Proof: Considering $f(x) = x^2$, then $f$ is a homomorphism if and only if$\;\;\forall x, y \in G$ we have $f(xy) = (xy)^2 = f(x)(y) = x^2y^2$ which hold if  and only if $xy = yx$. Thus, the map is a homomorphism if and only if $G$ is abelian.
Now, such a homomorphism is an automorphism if and only if it's injective which holds if and only if its kernel $K = \{1\}$. This implies that $\forall x\in G$, if $x\neq 1$ then $x^2 \neq 1$. This ends the proof.
Note that no element having order $2$ is equivalent to all elements of $G$ having odd order.
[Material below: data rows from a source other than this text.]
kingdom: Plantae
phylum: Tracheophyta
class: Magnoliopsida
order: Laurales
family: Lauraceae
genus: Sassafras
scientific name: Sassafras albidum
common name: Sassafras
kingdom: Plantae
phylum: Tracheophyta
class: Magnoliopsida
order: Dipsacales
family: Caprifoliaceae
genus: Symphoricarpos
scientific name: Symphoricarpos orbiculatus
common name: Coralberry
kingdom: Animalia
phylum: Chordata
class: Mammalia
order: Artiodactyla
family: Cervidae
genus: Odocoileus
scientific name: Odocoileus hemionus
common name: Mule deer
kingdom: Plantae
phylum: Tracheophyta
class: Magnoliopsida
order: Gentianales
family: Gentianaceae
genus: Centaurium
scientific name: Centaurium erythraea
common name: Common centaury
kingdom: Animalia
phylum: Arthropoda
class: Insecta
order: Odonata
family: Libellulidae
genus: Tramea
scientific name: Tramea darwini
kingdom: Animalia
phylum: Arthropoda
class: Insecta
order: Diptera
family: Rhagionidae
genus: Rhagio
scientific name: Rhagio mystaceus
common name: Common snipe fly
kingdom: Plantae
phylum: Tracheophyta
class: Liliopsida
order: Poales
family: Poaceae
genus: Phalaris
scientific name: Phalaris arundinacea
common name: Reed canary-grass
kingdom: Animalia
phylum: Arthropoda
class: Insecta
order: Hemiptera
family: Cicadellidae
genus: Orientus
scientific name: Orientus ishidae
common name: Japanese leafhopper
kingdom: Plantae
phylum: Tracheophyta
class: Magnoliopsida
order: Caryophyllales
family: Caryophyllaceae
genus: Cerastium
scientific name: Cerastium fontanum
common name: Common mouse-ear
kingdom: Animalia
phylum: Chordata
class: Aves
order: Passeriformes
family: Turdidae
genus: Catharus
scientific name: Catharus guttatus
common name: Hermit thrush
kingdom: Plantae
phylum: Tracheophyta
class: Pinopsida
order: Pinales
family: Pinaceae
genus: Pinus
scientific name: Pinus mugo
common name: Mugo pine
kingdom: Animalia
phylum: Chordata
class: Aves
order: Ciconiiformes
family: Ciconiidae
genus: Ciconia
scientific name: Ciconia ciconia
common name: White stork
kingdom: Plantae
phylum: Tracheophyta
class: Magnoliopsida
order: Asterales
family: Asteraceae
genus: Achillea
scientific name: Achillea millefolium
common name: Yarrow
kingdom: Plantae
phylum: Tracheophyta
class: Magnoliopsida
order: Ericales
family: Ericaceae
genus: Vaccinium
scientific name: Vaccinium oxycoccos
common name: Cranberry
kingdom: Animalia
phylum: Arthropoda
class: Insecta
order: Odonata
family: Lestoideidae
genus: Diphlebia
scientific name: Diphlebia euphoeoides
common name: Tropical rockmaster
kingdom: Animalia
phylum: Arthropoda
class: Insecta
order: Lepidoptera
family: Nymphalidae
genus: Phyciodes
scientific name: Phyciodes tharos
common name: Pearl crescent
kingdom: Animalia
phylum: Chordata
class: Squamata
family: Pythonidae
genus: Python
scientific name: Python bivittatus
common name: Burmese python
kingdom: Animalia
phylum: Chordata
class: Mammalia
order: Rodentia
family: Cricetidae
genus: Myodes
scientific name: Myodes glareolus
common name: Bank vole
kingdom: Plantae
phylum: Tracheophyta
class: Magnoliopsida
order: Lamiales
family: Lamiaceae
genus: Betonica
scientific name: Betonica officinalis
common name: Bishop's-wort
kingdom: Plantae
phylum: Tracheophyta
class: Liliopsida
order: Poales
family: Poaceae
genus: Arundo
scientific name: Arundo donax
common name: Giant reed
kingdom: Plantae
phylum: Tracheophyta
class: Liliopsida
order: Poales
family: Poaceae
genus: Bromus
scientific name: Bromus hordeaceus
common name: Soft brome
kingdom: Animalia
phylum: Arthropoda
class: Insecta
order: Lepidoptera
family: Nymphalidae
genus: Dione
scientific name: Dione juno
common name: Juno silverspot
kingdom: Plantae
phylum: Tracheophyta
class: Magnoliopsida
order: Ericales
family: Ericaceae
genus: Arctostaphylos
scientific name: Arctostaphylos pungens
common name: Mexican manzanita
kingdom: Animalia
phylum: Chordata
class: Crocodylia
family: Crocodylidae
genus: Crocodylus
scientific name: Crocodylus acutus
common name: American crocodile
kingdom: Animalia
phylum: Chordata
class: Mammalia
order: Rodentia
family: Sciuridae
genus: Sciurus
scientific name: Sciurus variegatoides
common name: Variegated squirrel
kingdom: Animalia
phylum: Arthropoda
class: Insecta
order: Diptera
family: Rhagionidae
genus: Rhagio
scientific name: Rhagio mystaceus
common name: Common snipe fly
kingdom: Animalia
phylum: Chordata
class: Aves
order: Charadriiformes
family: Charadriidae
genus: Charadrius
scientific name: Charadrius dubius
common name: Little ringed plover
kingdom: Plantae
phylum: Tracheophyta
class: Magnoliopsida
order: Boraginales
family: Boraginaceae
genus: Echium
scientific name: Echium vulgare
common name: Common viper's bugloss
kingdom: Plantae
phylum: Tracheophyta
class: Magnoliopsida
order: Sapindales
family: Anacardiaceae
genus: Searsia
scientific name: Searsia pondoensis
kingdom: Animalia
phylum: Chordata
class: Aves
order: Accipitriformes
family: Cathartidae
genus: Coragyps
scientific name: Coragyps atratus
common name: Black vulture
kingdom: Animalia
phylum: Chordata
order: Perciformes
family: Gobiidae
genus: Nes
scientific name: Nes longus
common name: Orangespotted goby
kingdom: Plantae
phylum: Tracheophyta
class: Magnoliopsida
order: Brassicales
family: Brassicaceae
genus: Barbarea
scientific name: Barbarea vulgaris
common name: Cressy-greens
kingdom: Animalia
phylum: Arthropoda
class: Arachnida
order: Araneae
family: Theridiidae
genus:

That's because if $|x| = 2k$ for some $k\in \mathbb{N}$, then $|x^k| = 2$.
A: The order of G should be odd.
Since if the order of G is even, there exist an element x whose square is equal to 1.
But the value of 1 is 1. So the function is not automorphism anymore.
So, you should add that G has odd order.
A: From $xxyy=x^2y^2=(xy)^2=xyxy$ it follows directly that $xy=yx$. That tells you that it is necessary for the group to be abelian if $f$ is indeed a grouphomomorphism. It is  directly clear that $f$ is a grouphomomorphism if the group is abelian. 
Shortly a group $G$ is abelian if and only if the map $x\mapsto x^{2}$ is a grouphomorphism.
A: I would like to add my proof, to give another view using conjugacy and the definition of a group center:
For the forward direction ($x \mapsto x^2$ being an automorphism $\implies$ $G$ is abelian with no element of even order), one can see that the image of $G$ under $\phi(x) = x^2$ is equal to the center of $G$. This stems from the fact that, for some $g \in G$, $xx = g$ and $x = gx^{-1}$, so $xgx^{-1} = x$ and more explicitly $x\phi(x)x^{-1} = \phi(x)$. Because $\phi$ is an automorphism $\phi[G] = G = Z(G)$, so $G$ is abelian. Likewise, because $\phi$ is an isomorphism, it has trivial kernel $Ker(\phi) = \{e\}$, so no non-identity element of $G$ can map to $e$ under $\phi$. But if there were some element of $G$ with even order, $x^{2n} = e$, then $x^{2n} = (x^2)^n = g^n = e$ which is a contradiction.
For the backward direction ($G$ is a finite abelian group with all elements of odd order $\implies$ $x \mapsto x^2$ is an automorphism ) it is clear from the other comments that $\phi$ is a homomorphism. We just need to show that $\phi$ is bijective and that its image is $G$. $\phi$ is surjective because for any $g \in G \ \exists x \in G \ni x^2 = g$ by definition of a group. $\phi$ is injective because $x^2 = e$ implies that $|x|$ is even, which is a contradiction, so $x = e$ necessarily, and the kernel is trivial. Again, by definition of a group, the range of $\phi$ is $G$ itself, and thus $\phi$ is an automorphism.